Green’s Dictionary of Slang

nob n.3

also nobb
[ety. unknown]

the game of prick-the-garter, a form of swindling game, in which one pricks a folded belt with a needle; the bettor attempts to pierce the place where the belt is folded.

[UK]J. Poulter Discoveries (1774) 7: We defrauded an old Farmer of fifteen Guineas, at the old Nobb, called Pricking the Belt.
[UK]Whole Art of Thieving 7: To shew how People are defrauded in Fairs and Markets, different ways, as follows: [...] Third, is the deceiving art, called the Old Nobb, that is, pricking in the belt.
[UK]G. Andrewes Dict.
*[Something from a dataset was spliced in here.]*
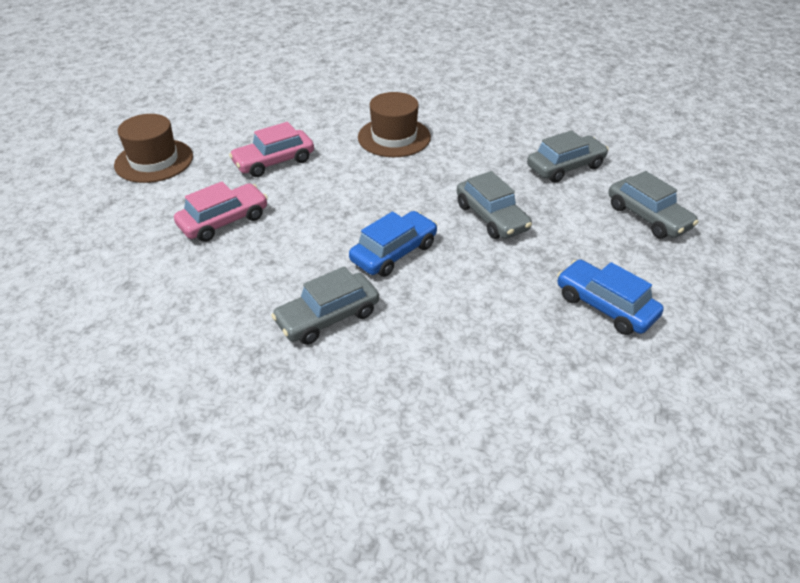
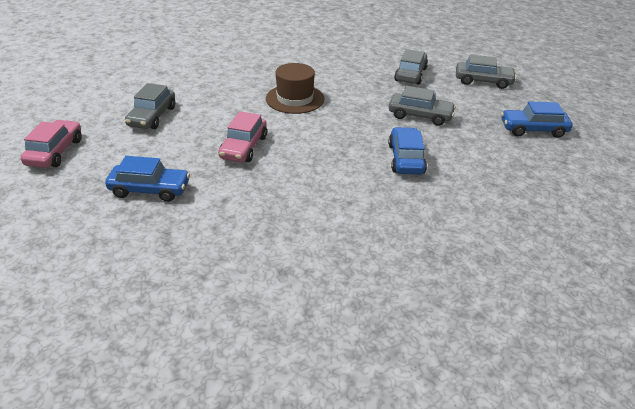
camera: 45 degrees left, 5 degrees down
(154, 161) = (150, 190): brown hat -> blue car
(224, 221) = (277, 198): pink car -> pink car (55, 152)
(327, 317) = (432, 210): grey car -> grey car (152, 116)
Sl. and Cant.
[UK]Flash Dict. in Sinks of London Laid Open 117: Nob, old, a favourite game used by sharpers, called pricking in the hat.

In compounds

nob pitcher (n.)

(UK Und.) a specialist in prick-the-garter, usu. working at fairs, races and similar open-air events.

[UK]Vaux Vocab. of the Flash Lang. in McLachlan (1964) 254: nob-pitchers a general term for those sharpers who attend at fairs, races, &c., to take in the flats at prick in the garter, cups and balls, and other similar artifices.
[UK]Egan Grose’s Classical Dict. of the Vulgar Tongue [as cit. 1812].